The result was not just grinding poverty on the communist side but also autocracy, cruel repression, queues for everything, limitations on thought and creativity and endless lies.
There were some social improvements, but they were obliterated by deathly failure, famines and jails everywhere.
On the other side of the wall there were plenty of problems, but freedom and creativity bloomed in the diversity.
Everywhere – in science, technology, the arts, and, importantly, business.
Marx’s world seemed then a disastrous and horrible mistake.
And yet Marxism has made a comeback, particularly in SA.
The promise of a glorious revolution that solves all social ills is too tantalising to pass up.
Even if it isn’t called Marxism, you can see it heavily influencing EFF policies, many ANC politicians and not a few who call themselves liberals.
They support state banks, heavily state-owned mines and the ridiculous idea of a sovereign wealth fund. (How can a government that borrows R500-million a day suddenly start what is in effect a national savings fund? It’s just absurd).
The guiding light here is Marxism, or perhaps more accurately Marxist-Leninism; a super-powerful state dominating the economy, gloriously pushing parts of it around as if they are chess pieces, providing endless jobs against a rational plan.
“Let the ruling classes tremble at a communist revolution.
“The proletarians have nothing to lose but their chains.” Heady stuff. Yet, all wrong.
Marx’s biggest failure was technical; he predicted that the rate of profit would continually fall since companies would compete each other out of existence, and it would all come crashing down in devastation.
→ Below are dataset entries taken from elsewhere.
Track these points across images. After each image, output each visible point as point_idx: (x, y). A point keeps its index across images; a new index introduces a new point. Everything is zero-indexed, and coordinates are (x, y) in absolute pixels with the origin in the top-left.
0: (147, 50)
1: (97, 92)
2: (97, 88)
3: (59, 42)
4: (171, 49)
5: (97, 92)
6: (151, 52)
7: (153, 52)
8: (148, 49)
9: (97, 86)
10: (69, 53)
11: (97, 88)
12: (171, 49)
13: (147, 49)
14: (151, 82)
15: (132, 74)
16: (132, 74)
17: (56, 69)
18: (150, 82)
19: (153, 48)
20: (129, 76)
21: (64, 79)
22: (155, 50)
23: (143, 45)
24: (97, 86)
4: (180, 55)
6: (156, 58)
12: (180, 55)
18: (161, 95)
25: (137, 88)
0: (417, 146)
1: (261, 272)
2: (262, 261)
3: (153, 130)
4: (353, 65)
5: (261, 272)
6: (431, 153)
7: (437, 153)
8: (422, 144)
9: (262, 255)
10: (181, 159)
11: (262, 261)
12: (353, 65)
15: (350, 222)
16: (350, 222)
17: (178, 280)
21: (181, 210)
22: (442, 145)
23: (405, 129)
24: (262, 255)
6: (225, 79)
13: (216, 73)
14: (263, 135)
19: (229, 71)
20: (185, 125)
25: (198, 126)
Instead, Adam Smith’s contrary vision of individuals seeking their own benefit, inadvertently helping each other move forward towards a better and, importantly, more moral universe proved true.
The rate of profit did fall, but popped up again somewhere else, and someone else took advantage of that, and so on.
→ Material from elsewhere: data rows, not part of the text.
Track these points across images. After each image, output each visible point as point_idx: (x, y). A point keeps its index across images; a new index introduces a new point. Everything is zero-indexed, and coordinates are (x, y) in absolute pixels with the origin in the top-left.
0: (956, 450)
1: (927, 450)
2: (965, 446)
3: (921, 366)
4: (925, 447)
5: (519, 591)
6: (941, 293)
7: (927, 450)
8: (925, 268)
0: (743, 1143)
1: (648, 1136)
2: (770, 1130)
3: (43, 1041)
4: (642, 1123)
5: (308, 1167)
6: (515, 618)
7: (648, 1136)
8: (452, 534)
Capitalism turned out to be a bubbling stew, its excesses reformed by democratic consensus and legislative interventions. Yet, Marxism has remained. As an article in The Economist pointed out recently, his ideas are now more relevant than they have been for decades.
The post-war consensus that shifted power from capital to labour and produced a “great compression” in living standards is fading.
Globalisation and the rise of a virtual economy are producing a version of capitalism that once more seems to be out of control, the magazine noted.
Marx’s argument that capitalism is essentially rent-seeking doesn’t seem totally out of place in a world in which many managers get paid enormous amounts for doing very little, where politicians get endless back-handers, where bankers and lawyers devise schemes to insert themselves into every kind of money flow.
For South African politicians, the pull of these ideas leads them into a terrible trap: the notion that there is a magic bullet out there that can fix all our problems in one shot.
But there is no magic bullet. We all want what is best for us all.
South Africans need to generate some confidence, self-belief and joy in their bubbling stew, as unique and difficult as it is.